— Page extract —
════

Promoted by Central Taxis
The Edinburgh Military Tattoo is an unmissable spectacle that draws in hundreds of thousands of spectators every year.
Held on the Edinburgh Castle esplanade, it’s a magnificent display of bagpipes and drums as over performers and bands from around the world showcase their well-drilled routines.
Before you go and get your hands on tickets, have a read of our go-to guide for all things Tattoo.
What is the Tattoo?
The name historically links back to 17th and 18th century Low Countries and is based on the phrase ‘doe den tap toe’; the noise of the march that Innkeepers made regiments do from their premise to the barracks. Today the Tattoo still has a clutch of Army bands and Scottish battalions present at the event. However, there are now many more civilian acts compared to the first event back in 1950.
The History of The Tattoo
The Tattoo is a large-scale, slickly-produced event where the phrase “military precision” is, for once, completely justified. Since the inaugural event in 1950, not a single performance has ever been cancelled – an impressive statistic when you consider how wet and miserable the conditions on the unsheltered Esplanade can become.
The Tattoo is notable for several milestones: it welcomed its first foreign regiment in 1952, the Band of the Royal Netherlands Grenadiers, quickly establishing the Tattoo as an international affair. Nine years later, the Tattoo was committed to record and sold commercially as a 12 inch stereo LP.
Coinciding with a surge in television-owning homes in the 1950s, the event’s TV audience has grown in tandem with the Tattoo – over 100 million people tune in every year from across the globe.
The Tattoo’s links with the Castle are also significant. A military garrison until 1920, the Castle was a natural place to host the Tattoo, and its armed forces heritage extends far beyond August – it is home to the regimental museums of The Royal Scots and The Scots Dragoon Guards, as well as the Scottish National War Museum.
Alongside the traditional sound of pipes and drums, spectators can expect a hearty rendition of Auld Lang Syne and a solo from a lone piper finishing off the night in style.
Taking its historic links further, the mass pipes and drums take on the ‘doe den tap toe’ and march across the castle’s drawbridge at the start of the show.
From the 5-27 August, the Tattoo will once again wow spectators at Castle terrace. With performances Monday to Friday at 9.00pm and on Saturday at 7.30pm and 10.30pm, 2016s show is set to pay tribute to HM The Queen’s 90th birthday, with a Tunes of Glory theme.

════

— Listed records —
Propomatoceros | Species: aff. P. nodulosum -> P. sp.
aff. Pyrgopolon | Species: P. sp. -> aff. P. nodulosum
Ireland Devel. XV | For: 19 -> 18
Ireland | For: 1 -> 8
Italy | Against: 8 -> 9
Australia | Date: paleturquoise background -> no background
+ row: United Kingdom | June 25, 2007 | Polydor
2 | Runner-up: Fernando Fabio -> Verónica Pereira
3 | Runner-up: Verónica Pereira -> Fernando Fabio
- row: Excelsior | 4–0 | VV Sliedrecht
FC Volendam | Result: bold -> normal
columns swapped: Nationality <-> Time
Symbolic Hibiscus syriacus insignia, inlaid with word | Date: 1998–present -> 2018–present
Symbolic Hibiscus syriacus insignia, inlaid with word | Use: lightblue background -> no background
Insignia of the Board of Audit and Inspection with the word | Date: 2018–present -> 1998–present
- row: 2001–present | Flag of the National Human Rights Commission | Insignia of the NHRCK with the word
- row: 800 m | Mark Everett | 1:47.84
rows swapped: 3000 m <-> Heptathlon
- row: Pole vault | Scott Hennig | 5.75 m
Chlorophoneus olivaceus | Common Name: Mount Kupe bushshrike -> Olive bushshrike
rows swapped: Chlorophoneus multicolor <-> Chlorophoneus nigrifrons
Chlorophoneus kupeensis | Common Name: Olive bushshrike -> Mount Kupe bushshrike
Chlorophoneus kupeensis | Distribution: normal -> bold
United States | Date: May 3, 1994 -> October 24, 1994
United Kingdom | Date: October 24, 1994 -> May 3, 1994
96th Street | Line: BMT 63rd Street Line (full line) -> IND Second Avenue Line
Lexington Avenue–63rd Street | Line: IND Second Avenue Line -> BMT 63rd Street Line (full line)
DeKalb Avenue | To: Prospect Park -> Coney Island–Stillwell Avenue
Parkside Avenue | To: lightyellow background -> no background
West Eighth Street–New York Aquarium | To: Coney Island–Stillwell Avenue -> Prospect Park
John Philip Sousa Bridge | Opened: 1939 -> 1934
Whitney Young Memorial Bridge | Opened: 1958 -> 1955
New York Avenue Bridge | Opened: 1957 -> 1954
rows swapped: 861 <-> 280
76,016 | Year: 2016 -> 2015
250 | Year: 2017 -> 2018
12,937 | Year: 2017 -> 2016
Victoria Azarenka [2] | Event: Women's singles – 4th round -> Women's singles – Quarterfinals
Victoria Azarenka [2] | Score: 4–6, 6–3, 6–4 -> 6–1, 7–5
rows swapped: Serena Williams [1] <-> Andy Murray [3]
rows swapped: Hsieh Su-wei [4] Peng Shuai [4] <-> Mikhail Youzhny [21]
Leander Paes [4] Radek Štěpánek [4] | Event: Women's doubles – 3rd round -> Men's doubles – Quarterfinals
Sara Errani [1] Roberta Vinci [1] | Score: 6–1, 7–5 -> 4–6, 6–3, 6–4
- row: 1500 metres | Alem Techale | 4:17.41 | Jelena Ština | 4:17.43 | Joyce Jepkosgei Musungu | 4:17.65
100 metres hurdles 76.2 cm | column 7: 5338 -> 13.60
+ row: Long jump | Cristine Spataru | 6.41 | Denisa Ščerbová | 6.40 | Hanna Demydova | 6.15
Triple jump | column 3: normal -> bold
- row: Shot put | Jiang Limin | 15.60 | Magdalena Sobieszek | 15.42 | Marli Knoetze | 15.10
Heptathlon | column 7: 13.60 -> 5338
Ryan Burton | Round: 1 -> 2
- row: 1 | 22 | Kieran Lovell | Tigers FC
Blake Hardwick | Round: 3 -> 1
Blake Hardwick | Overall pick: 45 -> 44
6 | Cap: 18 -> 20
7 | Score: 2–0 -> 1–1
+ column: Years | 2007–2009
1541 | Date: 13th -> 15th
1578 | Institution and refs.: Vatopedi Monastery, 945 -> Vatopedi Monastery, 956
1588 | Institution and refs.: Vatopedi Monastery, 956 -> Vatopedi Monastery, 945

════

— Exercises to complete —
1. Render this sentence from the Edinburgh Military Tattoo guide in Spanish: "The Edinburgh Military Tattoo is an unmissable spectacle that draws in hundreds of thousands of spectators every year."
2. Print everything in the Edinburgh Military Tattoo guide from "Coinciding with a" down to "of the show.".
The listing stands apart from the Edinburgh Military Tattoo guide and is separate material.

— Exercise results —
1. El Edinburgh Military Tattoo es un espectáculo imperdible que atrae a cientos de miles de espectadores cada año.

2.
Coinciding with a surge in television-owning homes in the 1950s, the event’s TV audience has grown in tandem with the Tattoo – over 100 million people tune in every year from across the globe.
The Tattoo’s links with the Castle are also significant. A military garrison until 1920, the Castle was a natural place to host the Tattoo, and its armed forces heritage extends far beyond August – it is home to the regimental museums of The Royal Scots and The Scots Dragoon Guards, as well as the Scottish National War Museum.
Alongside the traditional sound of pipes and drums, spectators can expect a hearty rendition of Auld Lang Syne and a solo from a lone piper finishing off the night in style.
Taking its historic links further, the mass pipes and drums take on the ‘doe den tap toe’ and march across the castle’s drawbridge at the start of the show.